It has scrapped plans to automatically suspend the shares of companies that fail to make an acquisition within a year of flotation. Instead, shareholders will be given an annual vote on whether the company should continue in its existing form.

The Exchange has become concerned over the risks to AIM's reputation from the growing number of cash shell companies which float without having a trading business. There are more than 100 cash shells on the market out of almost 1,000 AIM companies.

Entrepreneurs often list shell companies to obtain a share currency with which to make larger acquisitions than they would otherwise be able to afford. But their shares are impossible to value and are therefore volatile and subject to rumour-mongering.
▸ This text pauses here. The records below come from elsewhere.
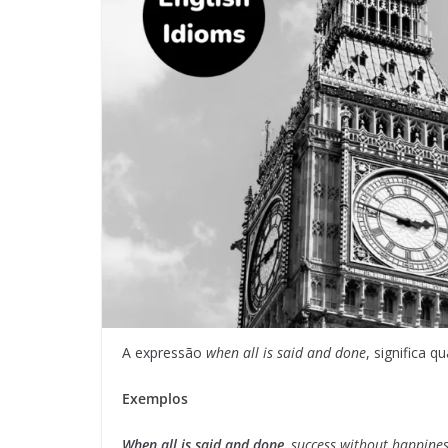
A expressão
when all is said and done
, significa 
Exemplos
When all is said and done
, success without happiness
Investors have also voiced concerns that some shell companies can languish for years without doing a deal, while directors pay themselves a salary from the set-up cash.

Several corporate brokers and advisers are believed to have raised objections to the plan to automatically suspend an inactive shell after a year, and delist it six months later. Mat Wootton, the deputy head of AIM, said: "We were told not to rush a company into a deal in month 11, which might give the vendor an undue advantage."

The Exchange's main proposal, however, will go ahead. From 1 April, all cash shells must be set-up with an initial investment of at least £3m.

The Exchange believes this will mean that most shell companies will require an institutional investor, which it says is likely to demand better corporate governance than private shareholders.